Já no sul do estado, 114 dos 132 leitos de UTI reservados para o tratamento da Covid-19 estão ocupados, restando oito vagas no Hospital Dr. Heitor Guedes de Mello, em Valença; cinco no Hospital de Base Luís Eduardo Magalhães, em Itabuna; duas no Hospital São José, em Ilhéus, uma no Hospital São Vicente, em Jequié; uma no Hospital Regional Costa do Cacau, em Ilhéus; e uma no Hospital de Ilhéus.
A ocupação dos leitos de terapia intensiva nessas regiões é uma preocupação recorrente do governo estadual desde o fim de abril, quando a Sesab passou a considerar a possibilidade de transferir pacientes de Ilhéus e Itabuna para Vitória da Conquista.
Nas primeiras semanas de julho, sul e extremo-sul superaram a marca de 90% de ocupação dos leitos de UTI. Na ocasião, o secretário de Saúde, Fábio Vilas-Boas anunciou ao Bahia Notícias que abriria novas unidades de terapia intensiva nas regiões, o que foi feito. Entretanto, diante dos novos dados, é possível verificar que o efeito das ações do governo foi temporário.
Apenas 8 municípios não possuem casos Apenas oito municípios baianos ainda não possuem casos confirmados de contaminação pelo novo coronavírus, conforme dados publicados pela Secretaria Estadual de Saúde (Sesab). Todas as cidades sem registros da Covid-19 no estado têm população menor que 20 mil habitantes, segundo o último censo realizado pelo IBGE.

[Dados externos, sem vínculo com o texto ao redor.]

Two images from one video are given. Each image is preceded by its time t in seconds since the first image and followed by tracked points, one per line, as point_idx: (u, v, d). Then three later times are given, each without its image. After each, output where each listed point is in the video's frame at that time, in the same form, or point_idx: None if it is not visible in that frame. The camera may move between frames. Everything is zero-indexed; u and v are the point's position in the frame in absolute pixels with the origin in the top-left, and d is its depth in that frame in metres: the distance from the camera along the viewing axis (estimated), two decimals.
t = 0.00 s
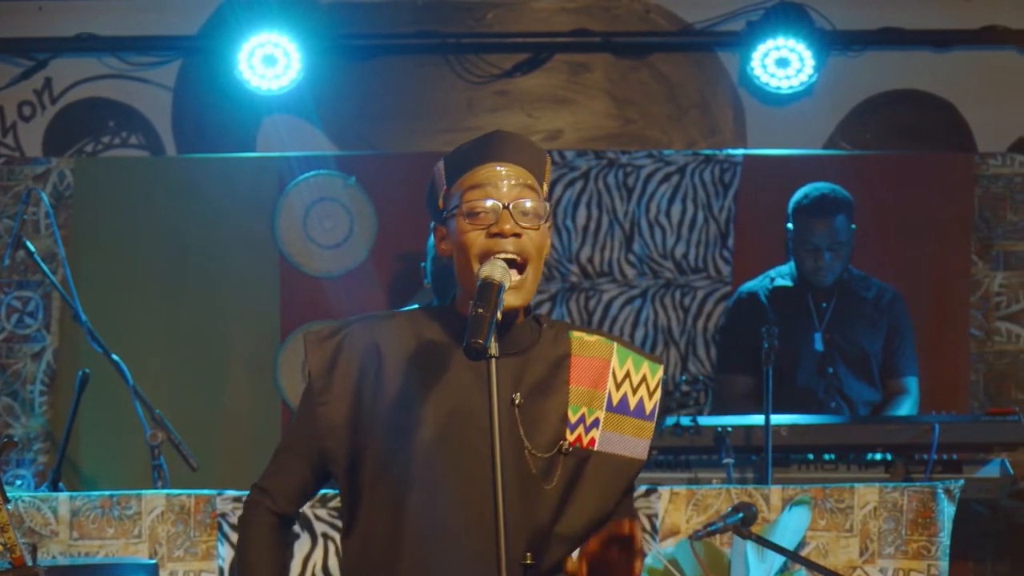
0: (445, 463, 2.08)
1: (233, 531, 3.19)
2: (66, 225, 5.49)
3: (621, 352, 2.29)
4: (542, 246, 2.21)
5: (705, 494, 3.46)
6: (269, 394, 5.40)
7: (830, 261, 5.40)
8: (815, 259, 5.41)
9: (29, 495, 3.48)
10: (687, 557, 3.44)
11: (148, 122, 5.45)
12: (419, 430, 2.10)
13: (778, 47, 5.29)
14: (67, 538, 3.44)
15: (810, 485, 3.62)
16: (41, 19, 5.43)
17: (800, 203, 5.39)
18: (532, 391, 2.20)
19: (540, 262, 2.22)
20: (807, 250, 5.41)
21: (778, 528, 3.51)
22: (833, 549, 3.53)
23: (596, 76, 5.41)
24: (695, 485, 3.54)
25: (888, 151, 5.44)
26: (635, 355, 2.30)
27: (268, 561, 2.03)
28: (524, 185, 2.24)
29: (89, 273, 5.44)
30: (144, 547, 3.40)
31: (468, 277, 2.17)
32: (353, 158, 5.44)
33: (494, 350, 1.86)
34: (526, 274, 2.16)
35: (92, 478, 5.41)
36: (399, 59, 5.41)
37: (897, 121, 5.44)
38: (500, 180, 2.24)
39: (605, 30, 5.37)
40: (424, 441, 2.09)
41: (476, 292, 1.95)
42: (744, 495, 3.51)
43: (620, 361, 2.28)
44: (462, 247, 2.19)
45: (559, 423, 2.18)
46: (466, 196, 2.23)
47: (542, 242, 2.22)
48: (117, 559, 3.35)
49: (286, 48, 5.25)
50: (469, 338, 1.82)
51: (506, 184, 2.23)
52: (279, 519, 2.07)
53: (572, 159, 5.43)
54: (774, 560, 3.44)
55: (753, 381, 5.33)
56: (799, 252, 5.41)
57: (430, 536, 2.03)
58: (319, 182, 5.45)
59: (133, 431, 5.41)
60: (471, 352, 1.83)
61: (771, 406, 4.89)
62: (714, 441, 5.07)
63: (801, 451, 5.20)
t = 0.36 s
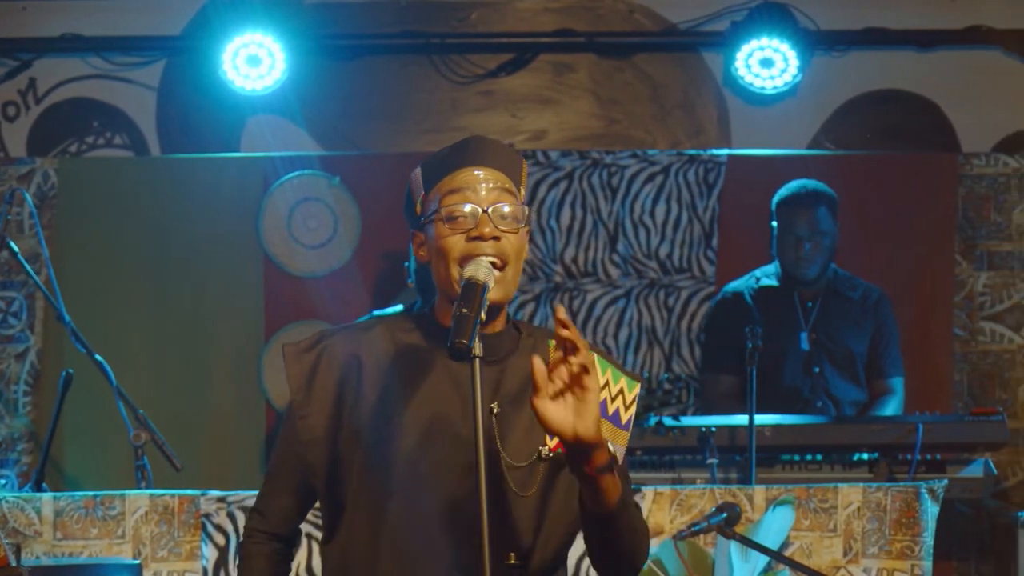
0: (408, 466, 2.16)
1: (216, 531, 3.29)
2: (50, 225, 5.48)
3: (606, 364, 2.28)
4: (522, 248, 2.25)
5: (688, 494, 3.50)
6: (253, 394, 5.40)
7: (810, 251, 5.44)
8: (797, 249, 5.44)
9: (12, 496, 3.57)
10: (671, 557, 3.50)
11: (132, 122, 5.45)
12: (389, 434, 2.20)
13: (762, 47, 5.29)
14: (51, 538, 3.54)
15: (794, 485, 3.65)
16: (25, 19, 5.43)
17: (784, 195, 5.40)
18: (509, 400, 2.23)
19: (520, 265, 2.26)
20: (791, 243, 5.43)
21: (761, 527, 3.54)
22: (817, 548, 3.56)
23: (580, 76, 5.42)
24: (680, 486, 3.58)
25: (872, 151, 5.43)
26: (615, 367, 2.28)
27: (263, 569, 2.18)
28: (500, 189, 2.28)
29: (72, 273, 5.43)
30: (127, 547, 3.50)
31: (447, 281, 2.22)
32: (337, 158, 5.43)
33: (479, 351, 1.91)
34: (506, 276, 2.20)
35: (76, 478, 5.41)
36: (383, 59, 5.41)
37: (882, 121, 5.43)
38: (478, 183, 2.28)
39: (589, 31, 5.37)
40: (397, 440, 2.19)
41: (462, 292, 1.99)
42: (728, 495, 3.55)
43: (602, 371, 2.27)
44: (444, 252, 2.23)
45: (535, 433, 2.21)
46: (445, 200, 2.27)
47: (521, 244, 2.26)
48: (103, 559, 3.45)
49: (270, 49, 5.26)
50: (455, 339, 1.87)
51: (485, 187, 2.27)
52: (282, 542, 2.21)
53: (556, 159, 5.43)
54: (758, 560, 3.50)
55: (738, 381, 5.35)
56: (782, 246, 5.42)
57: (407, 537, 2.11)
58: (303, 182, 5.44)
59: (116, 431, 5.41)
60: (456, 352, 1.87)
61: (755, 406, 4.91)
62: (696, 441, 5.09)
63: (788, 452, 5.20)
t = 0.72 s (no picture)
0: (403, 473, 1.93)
1: (194, 532, 3.31)
2: (28, 225, 5.44)
3: (599, 346, 2.02)
4: (507, 245, 2.00)
5: (666, 495, 3.50)
6: (231, 394, 5.41)
7: (788, 258, 5.43)
8: (775, 256, 5.43)
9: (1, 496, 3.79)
10: (648, 557, 3.44)
11: (110, 123, 5.47)
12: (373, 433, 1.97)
13: (740, 47, 5.30)
14: (29, 539, 3.47)
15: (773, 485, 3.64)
16: (4, 20, 5.44)
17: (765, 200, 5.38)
18: (499, 395, 1.98)
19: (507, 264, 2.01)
20: (769, 249, 5.42)
21: (739, 528, 3.53)
22: (795, 548, 3.55)
23: (558, 77, 5.43)
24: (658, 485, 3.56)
25: (849, 151, 5.43)
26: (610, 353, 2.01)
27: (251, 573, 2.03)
28: (483, 185, 2.03)
29: (51, 273, 5.41)
30: (105, 548, 3.46)
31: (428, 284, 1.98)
32: (316, 158, 5.43)
33: (457, 351, 1.75)
34: (490, 277, 1.96)
35: (53, 479, 5.41)
36: (361, 59, 5.43)
37: (861, 122, 5.46)
38: (459, 180, 2.04)
39: (567, 31, 5.39)
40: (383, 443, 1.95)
41: (438, 294, 1.82)
42: (706, 495, 3.52)
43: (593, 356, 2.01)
44: (424, 252, 2.00)
45: (526, 423, 1.97)
46: (425, 200, 2.04)
47: (507, 242, 2.01)
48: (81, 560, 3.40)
49: (249, 49, 5.27)
50: (432, 340, 1.70)
51: (466, 184, 2.03)
52: (305, 545, 2.05)
53: (534, 159, 5.40)
54: (736, 560, 3.44)
55: (717, 380, 5.33)
56: (761, 250, 5.42)
57: (383, 552, 1.89)
58: (281, 183, 5.43)
59: (94, 431, 5.41)
60: (433, 354, 1.71)
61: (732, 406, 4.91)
62: (675, 442, 5.10)
63: (767, 452, 5.20)
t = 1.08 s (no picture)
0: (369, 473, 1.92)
1: (169, 531, 3.29)
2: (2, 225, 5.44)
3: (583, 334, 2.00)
4: (489, 247, 1.97)
5: (641, 494, 3.55)
6: (205, 394, 5.40)
7: (762, 248, 5.42)
8: (749, 246, 5.42)
9: None
10: (624, 557, 3.51)
11: (85, 123, 5.48)
12: (342, 431, 1.96)
13: (714, 48, 5.31)
14: (4, 540, 3.50)
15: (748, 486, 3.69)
16: None
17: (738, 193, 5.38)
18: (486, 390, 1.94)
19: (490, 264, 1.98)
20: (743, 241, 5.41)
21: (713, 528, 3.58)
22: (769, 548, 3.60)
23: (533, 77, 5.43)
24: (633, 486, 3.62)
25: (823, 151, 5.43)
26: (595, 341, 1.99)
27: None
28: (467, 186, 1.99)
29: (25, 273, 5.40)
30: (80, 548, 3.46)
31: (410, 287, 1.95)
32: (290, 159, 5.44)
33: (430, 351, 1.73)
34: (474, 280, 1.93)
35: (28, 480, 5.41)
36: (336, 60, 5.44)
37: (834, 121, 5.46)
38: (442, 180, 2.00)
39: (542, 31, 5.39)
40: (354, 439, 1.94)
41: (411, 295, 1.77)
42: (681, 496, 3.56)
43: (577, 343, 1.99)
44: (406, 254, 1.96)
45: (514, 419, 1.92)
46: (407, 201, 2.00)
47: (490, 243, 1.98)
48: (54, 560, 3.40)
49: (223, 49, 5.28)
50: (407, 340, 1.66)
51: (449, 185, 1.98)
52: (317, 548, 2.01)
53: (509, 160, 5.40)
54: (710, 560, 3.52)
55: (690, 379, 5.33)
56: (734, 245, 5.41)
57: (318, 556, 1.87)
58: (256, 183, 5.43)
59: (69, 432, 5.41)
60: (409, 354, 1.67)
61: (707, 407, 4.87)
62: (649, 441, 5.08)
63: (745, 451, 5.15)
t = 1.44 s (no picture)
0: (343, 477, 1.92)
1: (146, 532, 3.29)
2: None
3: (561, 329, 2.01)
4: (472, 249, 1.97)
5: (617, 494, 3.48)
6: (182, 395, 5.39)
7: (735, 237, 5.40)
8: (720, 232, 5.41)
9: None
10: (601, 557, 3.46)
11: (61, 123, 5.51)
12: (325, 437, 1.98)
13: (691, 48, 5.31)
14: None
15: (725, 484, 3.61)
16: None
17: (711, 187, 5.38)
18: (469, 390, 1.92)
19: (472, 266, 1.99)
20: (713, 229, 5.40)
21: (690, 528, 3.51)
22: (746, 548, 3.53)
23: (509, 77, 5.44)
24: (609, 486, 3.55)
25: (800, 151, 5.43)
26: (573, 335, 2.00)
27: None
28: (452, 188, 1.98)
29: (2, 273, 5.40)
30: (56, 549, 3.40)
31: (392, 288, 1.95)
32: (267, 159, 5.44)
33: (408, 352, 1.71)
34: (457, 281, 1.94)
35: (5, 480, 5.40)
36: (314, 60, 5.45)
37: (810, 121, 5.47)
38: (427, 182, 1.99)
39: (518, 31, 5.40)
40: (338, 443, 1.94)
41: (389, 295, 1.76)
42: (657, 496, 3.51)
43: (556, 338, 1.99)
44: (389, 255, 1.96)
45: (495, 418, 1.91)
46: (392, 202, 2.00)
47: (473, 246, 1.98)
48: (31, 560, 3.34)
49: (200, 49, 5.29)
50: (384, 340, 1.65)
51: (434, 187, 1.97)
52: (311, 553, 2.02)
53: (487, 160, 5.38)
54: (688, 560, 3.49)
55: (666, 378, 5.32)
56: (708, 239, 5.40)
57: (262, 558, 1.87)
58: (233, 183, 5.42)
59: (46, 433, 5.41)
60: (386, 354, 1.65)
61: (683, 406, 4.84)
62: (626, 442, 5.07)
63: (720, 451, 5.11)
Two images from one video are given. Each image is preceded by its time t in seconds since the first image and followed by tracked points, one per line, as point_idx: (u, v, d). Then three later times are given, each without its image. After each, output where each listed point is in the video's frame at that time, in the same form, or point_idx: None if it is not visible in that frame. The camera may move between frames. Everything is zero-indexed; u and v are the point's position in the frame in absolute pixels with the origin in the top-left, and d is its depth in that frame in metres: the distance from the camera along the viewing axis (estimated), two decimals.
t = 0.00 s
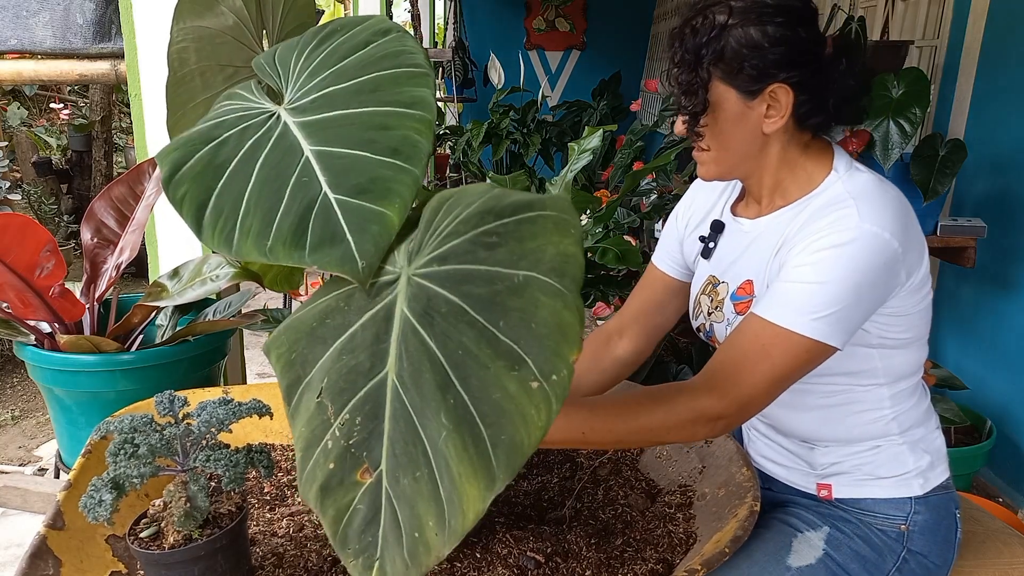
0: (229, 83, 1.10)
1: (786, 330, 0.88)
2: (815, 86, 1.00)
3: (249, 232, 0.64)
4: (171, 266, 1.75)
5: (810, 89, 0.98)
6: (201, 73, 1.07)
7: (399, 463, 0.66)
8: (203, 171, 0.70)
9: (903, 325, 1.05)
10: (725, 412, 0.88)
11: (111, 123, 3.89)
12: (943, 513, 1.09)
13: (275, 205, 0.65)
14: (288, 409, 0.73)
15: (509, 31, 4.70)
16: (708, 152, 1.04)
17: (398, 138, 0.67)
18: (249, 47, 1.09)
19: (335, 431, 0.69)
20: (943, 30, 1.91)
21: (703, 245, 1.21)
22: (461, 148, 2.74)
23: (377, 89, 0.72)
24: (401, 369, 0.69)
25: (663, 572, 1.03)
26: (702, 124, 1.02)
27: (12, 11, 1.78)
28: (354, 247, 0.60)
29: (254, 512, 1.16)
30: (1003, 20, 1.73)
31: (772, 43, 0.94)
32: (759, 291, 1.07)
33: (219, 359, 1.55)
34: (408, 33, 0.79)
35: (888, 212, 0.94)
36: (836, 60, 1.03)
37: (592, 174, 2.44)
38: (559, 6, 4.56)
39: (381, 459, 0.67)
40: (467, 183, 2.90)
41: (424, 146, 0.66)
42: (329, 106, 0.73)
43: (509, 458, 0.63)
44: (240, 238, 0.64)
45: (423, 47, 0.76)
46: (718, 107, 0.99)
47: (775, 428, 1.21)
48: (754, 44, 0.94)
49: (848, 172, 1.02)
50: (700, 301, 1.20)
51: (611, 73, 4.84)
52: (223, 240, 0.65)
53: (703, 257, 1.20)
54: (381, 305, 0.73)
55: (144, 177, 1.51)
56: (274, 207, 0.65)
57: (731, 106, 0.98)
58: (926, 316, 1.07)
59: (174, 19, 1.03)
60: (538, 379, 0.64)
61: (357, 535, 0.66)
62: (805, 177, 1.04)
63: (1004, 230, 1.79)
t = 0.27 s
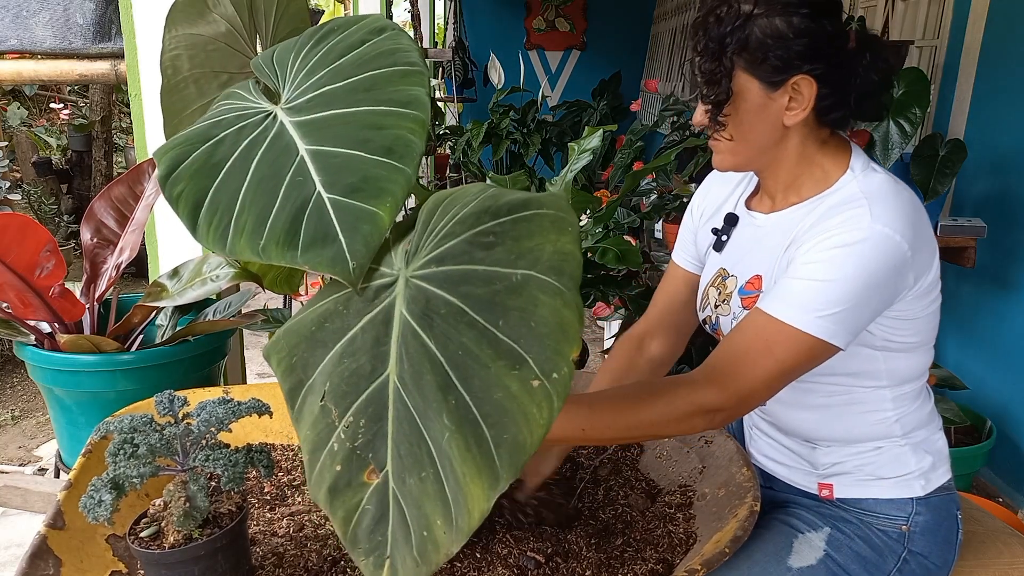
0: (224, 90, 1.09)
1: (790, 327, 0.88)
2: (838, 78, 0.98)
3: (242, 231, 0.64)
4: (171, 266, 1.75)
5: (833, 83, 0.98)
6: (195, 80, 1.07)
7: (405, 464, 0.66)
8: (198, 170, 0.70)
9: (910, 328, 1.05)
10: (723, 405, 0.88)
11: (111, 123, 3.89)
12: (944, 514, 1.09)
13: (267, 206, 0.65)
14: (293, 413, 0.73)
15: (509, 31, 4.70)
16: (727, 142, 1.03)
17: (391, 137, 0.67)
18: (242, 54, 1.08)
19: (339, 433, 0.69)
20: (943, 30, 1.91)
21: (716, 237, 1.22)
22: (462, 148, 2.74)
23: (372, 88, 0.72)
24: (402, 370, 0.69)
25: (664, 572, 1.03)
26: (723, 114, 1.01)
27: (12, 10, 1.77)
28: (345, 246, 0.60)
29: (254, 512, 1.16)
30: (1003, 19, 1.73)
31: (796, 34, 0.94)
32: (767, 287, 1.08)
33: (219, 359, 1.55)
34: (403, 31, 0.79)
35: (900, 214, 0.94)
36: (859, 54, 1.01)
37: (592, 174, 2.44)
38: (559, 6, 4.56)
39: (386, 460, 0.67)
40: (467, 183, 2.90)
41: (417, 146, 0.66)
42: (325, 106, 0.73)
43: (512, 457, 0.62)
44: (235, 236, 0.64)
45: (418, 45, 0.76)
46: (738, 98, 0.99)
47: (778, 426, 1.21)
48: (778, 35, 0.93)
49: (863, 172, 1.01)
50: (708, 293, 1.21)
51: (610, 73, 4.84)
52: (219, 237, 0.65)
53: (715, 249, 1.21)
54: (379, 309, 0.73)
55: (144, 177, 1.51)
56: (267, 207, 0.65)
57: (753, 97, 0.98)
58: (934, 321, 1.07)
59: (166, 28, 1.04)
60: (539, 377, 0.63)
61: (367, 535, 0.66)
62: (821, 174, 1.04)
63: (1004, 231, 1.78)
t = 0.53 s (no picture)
0: (230, 83, 1.10)
1: (789, 328, 0.88)
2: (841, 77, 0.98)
3: (247, 227, 0.64)
4: (171, 266, 1.75)
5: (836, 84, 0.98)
6: (202, 73, 1.07)
7: (404, 466, 0.66)
8: (201, 164, 0.70)
9: (907, 328, 1.05)
10: (723, 407, 0.88)
11: (111, 123, 3.89)
12: (941, 513, 1.09)
13: (273, 203, 0.65)
14: (287, 416, 0.72)
15: (509, 31, 4.70)
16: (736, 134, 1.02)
17: (399, 135, 0.67)
18: (250, 48, 1.08)
19: (334, 437, 0.69)
20: (943, 30, 1.91)
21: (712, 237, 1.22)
22: (462, 148, 2.74)
23: (378, 87, 0.72)
24: (404, 372, 0.69)
25: (664, 572, 1.03)
26: (731, 104, 0.99)
27: (12, 10, 1.77)
28: (354, 243, 0.60)
29: (254, 512, 1.16)
30: (1003, 19, 1.73)
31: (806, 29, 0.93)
32: (764, 287, 1.07)
33: (219, 359, 1.55)
34: (409, 29, 0.79)
35: (898, 214, 0.94)
36: (862, 57, 1.02)
37: (592, 174, 2.44)
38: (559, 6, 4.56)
39: (382, 464, 0.67)
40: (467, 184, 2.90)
41: (425, 144, 0.67)
42: (331, 105, 0.73)
43: (518, 459, 0.63)
44: (239, 232, 0.64)
45: (424, 43, 0.76)
46: (731, 102, 0.99)
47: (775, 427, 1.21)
48: (789, 29, 0.93)
49: (860, 172, 1.02)
50: (706, 293, 1.20)
51: (610, 73, 4.84)
52: (221, 232, 0.65)
53: (712, 250, 1.21)
54: (384, 310, 0.73)
55: (144, 177, 1.51)
56: (273, 205, 0.65)
57: (759, 90, 0.97)
58: (931, 321, 1.08)
59: (174, 19, 1.04)
60: (545, 381, 0.64)
61: (359, 542, 0.65)
62: (818, 175, 1.04)
63: (1004, 231, 1.78)
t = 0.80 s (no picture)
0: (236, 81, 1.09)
1: (793, 335, 0.88)
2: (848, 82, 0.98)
3: (255, 228, 0.64)
4: (171, 266, 1.75)
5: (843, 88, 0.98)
6: (207, 71, 1.07)
7: (417, 478, 0.66)
8: (211, 163, 0.70)
9: (911, 334, 1.05)
10: (726, 413, 0.88)
11: (110, 123, 3.89)
12: (944, 514, 1.09)
13: (281, 204, 0.65)
14: (292, 425, 0.72)
15: (509, 31, 4.70)
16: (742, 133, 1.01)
17: (409, 140, 0.67)
18: (255, 46, 1.09)
19: (342, 448, 0.68)
20: (943, 30, 1.91)
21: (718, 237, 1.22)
22: (462, 148, 2.74)
23: (389, 89, 0.72)
24: (420, 385, 0.69)
25: (663, 572, 1.03)
26: (736, 102, 0.98)
27: (12, 10, 1.77)
28: (360, 248, 0.60)
29: (254, 512, 1.16)
30: (1002, 19, 1.73)
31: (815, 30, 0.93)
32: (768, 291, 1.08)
33: (219, 360, 1.55)
34: (420, 32, 0.79)
35: (904, 222, 0.94)
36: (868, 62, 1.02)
37: (592, 174, 2.44)
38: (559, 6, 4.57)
39: (393, 475, 0.66)
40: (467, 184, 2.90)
41: (434, 148, 0.67)
42: (340, 106, 0.73)
43: (536, 477, 0.63)
44: (247, 233, 0.64)
45: (435, 46, 0.76)
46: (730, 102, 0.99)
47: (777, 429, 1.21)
48: (798, 29, 0.93)
49: (866, 178, 1.01)
50: (713, 295, 1.21)
51: (610, 73, 4.84)
52: (229, 233, 0.64)
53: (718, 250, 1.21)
54: (398, 322, 0.73)
55: (144, 177, 1.51)
56: (280, 206, 0.65)
57: (764, 90, 0.97)
58: (934, 326, 1.08)
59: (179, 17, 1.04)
60: (562, 398, 0.64)
61: (365, 552, 0.65)
62: (823, 179, 1.04)
63: (1004, 231, 1.78)
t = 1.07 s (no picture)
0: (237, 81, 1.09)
1: (799, 347, 0.88)
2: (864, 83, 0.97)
3: (254, 229, 0.64)
4: (171, 266, 1.75)
5: (863, 89, 0.97)
6: (209, 70, 1.07)
7: (406, 472, 0.66)
8: (209, 167, 0.70)
9: (917, 345, 1.05)
10: (726, 420, 0.88)
11: (111, 123, 3.89)
12: (944, 514, 1.09)
13: (281, 204, 0.65)
14: (288, 413, 0.72)
15: (509, 31, 4.70)
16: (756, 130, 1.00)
17: (407, 138, 0.67)
18: (256, 44, 1.10)
19: (336, 438, 0.69)
20: (943, 30, 1.91)
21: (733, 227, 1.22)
22: (462, 148, 2.74)
23: (386, 89, 0.72)
24: (413, 377, 0.69)
25: (663, 572, 1.03)
26: (753, 99, 0.97)
27: (12, 10, 1.77)
28: (360, 247, 0.60)
29: (254, 512, 1.16)
30: (1003, 19, 1.73)
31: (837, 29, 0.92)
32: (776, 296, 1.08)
33: (219, 359, 1.55)
34: (417, 31, 0.79)
35: (919, 240, 0.93)
36: (888, 67, 1.01)
37: (592, 174, 2.44)
38: (559, 6, 4.56)
39: (384, 468, 0.67)
40: (467, 184, 2.90)
41: (432, 147, 0.67)
42: (338, 106, 0.73)
43: (524, 473, 0.63)
44: (247, 234, 0.64)
45: (432, 46, 0.76)
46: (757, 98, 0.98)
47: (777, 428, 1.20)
48: (819, 27, 0.91)
49: (884, 190, 1.01)
50: (723, 287, 1.20)
51: (610, 73, 4.84)
52: (229, 235, 0.65)
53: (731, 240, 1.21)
54: (394, 314, 0.73)
55: (144, 177, 1.51)
56: (279, 206, 0.65)
57: (782, 88, 0.96)
58: (941, 337, 1.07)
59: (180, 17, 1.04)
60: (554, 396, 0.64)
61: (353, 544, 0.66)
62: (838, 187, 1.03)
63: (1004, 231, 1.78)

A macrorregião oeste possui a maior concentração de cidades sem casos da Covid-19: Brejolândia, Brotas de Macaúbas, Canápolis, Ipupiara e Sítio do Mato. Mais distante da capital (Salvador), o oeste baiano demorou a registrar um grande avanço da pandemia. Entretanto, municípios da região, como Barreiras, com 1.761 contaminados, e Luís Eduardo Magalhães, com 1.057, já possuem alerta ligado.
O sudoeste, com Tanque Novo e Érico Cardoso, e o centro-leste, com Novo Horizonte, são as outras macrorregiões que ainda possuem municípios sem casos confirmados da doença.
Os indicadores da saúde foram decisivos para a reabertura dos restaurantes e lanchonetes, a partir desta terça-feira, 4. É o que afirmou o prefeito Colbert Martins Filho, na manhã desta segunda-feira, 3, na coletiva online. Contudo, terão que obedecer ao protocolo de segurança que proteja funcionários e clientes da contaminação pela Covid-19.
“Os números nos faz persistir na retomada econômica”, afirmou o prefeito. Colbert Filho disse que no Hospital de Campanha, nesta segunda-feira, metade dos 18 leitos de UTI (Unidade de Terapia Intensiva) estava ocupada e que 60% dos 50 leitos clínicos não estavam ocupados.
Para ele, o passo dado foi importante e que era necessário. “Demos um voto de confiança para os empresários do setor, que em dado momento passaram a ter dificuldades”.
O prefeito alertou que nesses espaços os níveis de transmissão da doença são grandes. “Sem o compromisso, da mesma forma que abrimos, voltamos a fechá-los”.